*What this task involves*
A line below contains "131.4 | 141.1 |", and a later one contains "35.8 | 123.4 |". Repeat both, with every line between them, exactly.

*Provided material*
══════

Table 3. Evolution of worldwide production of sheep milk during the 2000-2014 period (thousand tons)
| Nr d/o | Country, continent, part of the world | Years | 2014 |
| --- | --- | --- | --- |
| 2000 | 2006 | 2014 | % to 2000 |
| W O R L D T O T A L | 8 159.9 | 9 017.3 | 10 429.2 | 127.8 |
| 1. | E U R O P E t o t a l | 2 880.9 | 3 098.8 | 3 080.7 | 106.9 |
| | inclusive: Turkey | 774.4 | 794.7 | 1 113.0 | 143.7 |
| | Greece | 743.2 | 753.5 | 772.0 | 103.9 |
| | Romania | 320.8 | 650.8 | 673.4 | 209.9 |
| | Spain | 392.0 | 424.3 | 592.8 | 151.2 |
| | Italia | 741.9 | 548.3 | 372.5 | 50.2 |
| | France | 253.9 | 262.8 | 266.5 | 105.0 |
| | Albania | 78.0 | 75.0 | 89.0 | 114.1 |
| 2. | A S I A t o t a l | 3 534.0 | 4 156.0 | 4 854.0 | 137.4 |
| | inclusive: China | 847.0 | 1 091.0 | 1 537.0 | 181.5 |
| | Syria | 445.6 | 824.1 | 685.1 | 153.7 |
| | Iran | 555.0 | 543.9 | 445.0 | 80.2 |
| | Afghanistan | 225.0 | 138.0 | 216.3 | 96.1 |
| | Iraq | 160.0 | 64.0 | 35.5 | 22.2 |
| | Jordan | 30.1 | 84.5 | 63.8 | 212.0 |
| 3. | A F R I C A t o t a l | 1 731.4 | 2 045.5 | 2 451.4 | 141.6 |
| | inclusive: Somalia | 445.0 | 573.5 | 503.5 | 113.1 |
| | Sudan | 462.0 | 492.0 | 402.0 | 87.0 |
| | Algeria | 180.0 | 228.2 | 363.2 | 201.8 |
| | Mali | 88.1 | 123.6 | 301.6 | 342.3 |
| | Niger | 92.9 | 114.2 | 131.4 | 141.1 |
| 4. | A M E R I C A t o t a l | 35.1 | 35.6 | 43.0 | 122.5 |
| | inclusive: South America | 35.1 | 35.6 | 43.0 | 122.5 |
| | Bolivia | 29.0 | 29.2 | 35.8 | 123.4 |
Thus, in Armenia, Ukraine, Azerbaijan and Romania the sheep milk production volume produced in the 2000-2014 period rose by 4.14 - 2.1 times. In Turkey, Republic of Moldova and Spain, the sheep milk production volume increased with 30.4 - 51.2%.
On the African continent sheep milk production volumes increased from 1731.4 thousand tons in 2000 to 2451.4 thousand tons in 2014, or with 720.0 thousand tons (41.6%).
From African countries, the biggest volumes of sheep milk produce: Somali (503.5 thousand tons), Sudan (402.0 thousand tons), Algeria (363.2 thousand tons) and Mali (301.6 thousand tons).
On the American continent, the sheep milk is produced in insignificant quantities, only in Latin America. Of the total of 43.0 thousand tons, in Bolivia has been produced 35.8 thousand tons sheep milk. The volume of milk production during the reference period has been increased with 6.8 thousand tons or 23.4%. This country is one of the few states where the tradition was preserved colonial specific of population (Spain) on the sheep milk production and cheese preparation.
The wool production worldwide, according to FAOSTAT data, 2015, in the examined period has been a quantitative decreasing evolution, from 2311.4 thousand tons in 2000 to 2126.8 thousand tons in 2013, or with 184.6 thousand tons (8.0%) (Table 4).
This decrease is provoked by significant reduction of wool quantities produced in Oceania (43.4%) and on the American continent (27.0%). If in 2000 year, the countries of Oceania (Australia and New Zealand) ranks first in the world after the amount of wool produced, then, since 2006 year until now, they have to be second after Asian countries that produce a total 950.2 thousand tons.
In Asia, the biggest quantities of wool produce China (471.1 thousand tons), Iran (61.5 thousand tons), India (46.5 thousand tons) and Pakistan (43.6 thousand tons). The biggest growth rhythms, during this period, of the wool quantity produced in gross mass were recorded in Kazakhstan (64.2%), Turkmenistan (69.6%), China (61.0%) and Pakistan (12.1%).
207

══════

*Response*
| | Niger | 92.9 | 114.2 | 131.4 | 141.1 |
| 4. | A M E R I C A t o t a l | 35.1 | 35.6 | 43.0 | 122.5 |
| | inclusive: South America | 35.1 | 35.6 | 43.0 | 122.5 |
| | Bolivia | 29.0 | 29.2 | 35.8 | 123.4 |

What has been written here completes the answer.